True enough, from the latest episode that I saw, I learned about one of the inspirational people from Canada- Terry Fox. I researched and read about him after the episode and I learned how inspiring he really was:
Terry Fox (July 28, 1958 – June 28, 1981) was a student athlete: he was a long distance runner and basketball player in his high school and college days. At the age of 19, he was diagnosed with osteosarcoma and his right leg was amputated. This did not stop him from his passion in sports and he continued to run using an artificial leg. He even played wheelchair basketball in Vancouver and won three national championships!
His optimism, courage and determination to outrun and outplay his disability wasn’t the most inspiring. Three years after his surgery, he began a cross-country run to raise money for cancer research and called it the “Marathon of Hope.” He began his run from Newfoundland and hoped to raise $1 for each of Canada’s 24 million people for Cancer research when he finishes at Canada’s west coast at Vancouver, British Colombia. In his request for funding, he told the Canadian Cancer Society that he would finish the marathon even if he had to crawl every last mile. He was also quoted saying “I remember promising myself that, should I live, I would rise up to meet this new challenge [of fundraising for cancer research] face to face and prove myself worthy of life, something too many people take for granted.”
from $404.00 and up
His dream of raising money for cancer research was not really smooth. He met a lot of discouragements and road blocks along the way, and he had a hard time to get support from his mother and family. In spite of his disability and all the challenges, he was able to run a marathon everyday and even ran on his 22nd birthday (why not?). However, when reaching Thunder Bay, he was forced to stop his run as it was later found out that the cancer has spread to his lungs. He was able to run for 143 days and 5,373 kilometres, raising $1.7 million. Support still came in after his hospitalization and after a few more months, $23 million had been raised.

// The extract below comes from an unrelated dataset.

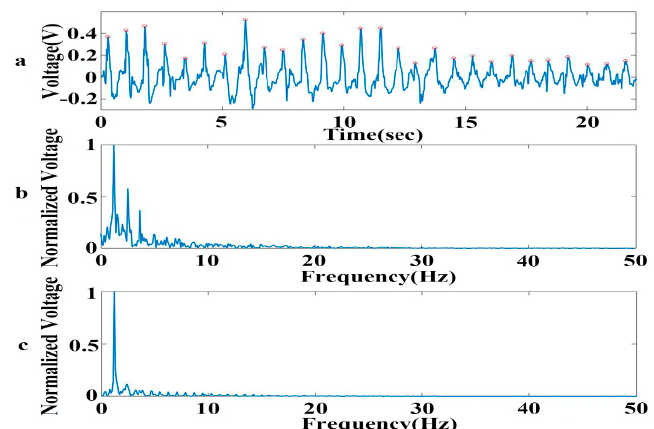
Figure 7. Signal acquired by graphene sensor for measuring pulse wave. ( a ) Voltage signal obtained by graphene sensor. ( b ) Spectral analysis of the pulse signal by the graphene sensor. ( c ) Spectral analysis of the pulse signal measured by a traditional sensor.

His condition worsened even after getting chemotherapy and he died after just a few more months. He was recognized and given high honours, and the Prime Minister back then said in one of his address Terry Fox: “It occurs very rarely in the life of a nation that the courageous spirit of one person unites all people in the celebration of his life and in the mourning of his death … We do not think of him as one who was defeated by misfortune but as one who inspired us with the example of the triumph of the human spirit over adversity”
Passion, selflessness, and valor are the virtues which pushed Terry Fox to outrun his disability for the good of others. He didn’t let his condition bring him down, and he kept going forward for the hope of reaching his dream for others. It started with a dream to reach out to people in spite of his disability. He believed that a miracle could happen and he could do it, and he did.
Yes he is inspiring for how he overcame his physical condition, but more so, it was his desire to help people and his selflessness for others that made him honourable and truly worthy of life.